Only one song on the record is explicitly about Smith, the penultimate ‘Heavy Crown’, but his presence, and the need to move on from it, and from tragedy in general hangs over the whole album. A perfect example is ‘Vanity’, a downbeat post-punk confessional and the linchpin of the album, written after a trip to India to make a documentary about transcendental meditation with Donavon. “The imagery of the Ganges, and the bodies burning and the transition between life and death, and the physical to non-physical. Obviously, that’s partly to do with Mark, because that’s been a big thing this year for me, but also a transition from one thing to another.”
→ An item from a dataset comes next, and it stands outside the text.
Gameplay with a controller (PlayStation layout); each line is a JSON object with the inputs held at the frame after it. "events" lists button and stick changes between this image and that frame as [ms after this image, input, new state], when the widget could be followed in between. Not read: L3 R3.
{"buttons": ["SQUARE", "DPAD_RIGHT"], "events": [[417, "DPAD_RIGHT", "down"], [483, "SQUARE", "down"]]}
Transition, rather than loss, is at the heart of the album. “The song and the album, and me, and the band, the whole thing, is about transformation,” says Brix. “It’s about blossoming as who you are. In [opening song] ‘Alaska’ you’re small and vulnerable, you’re absolutely hobbled by your fears, you’re in a terrible, frightening place, all the way to [closing track] ‘Unrecognisable’ where you burst out. Each song tells the story, and by the end you’ve transformed. I wanted to take it from black and white to full-blown Disney technicolour, with the strings and the sounds. Being in a relationship where you’re taken for granted, you’re broken, mistreated, that’s the state of mind going into the song, and then the chorus ‘never give up, never shut up’ is the pep talk to get through it. It’s a really emotional song for me. I’ve tried to do with this album what I’ve done with my career, coming out of the ashes of the Fall, coming out of the ashes of a breakdown, having denied myself music for fifteen years after I left. This is standing up and claiming who and what I am as a musician.”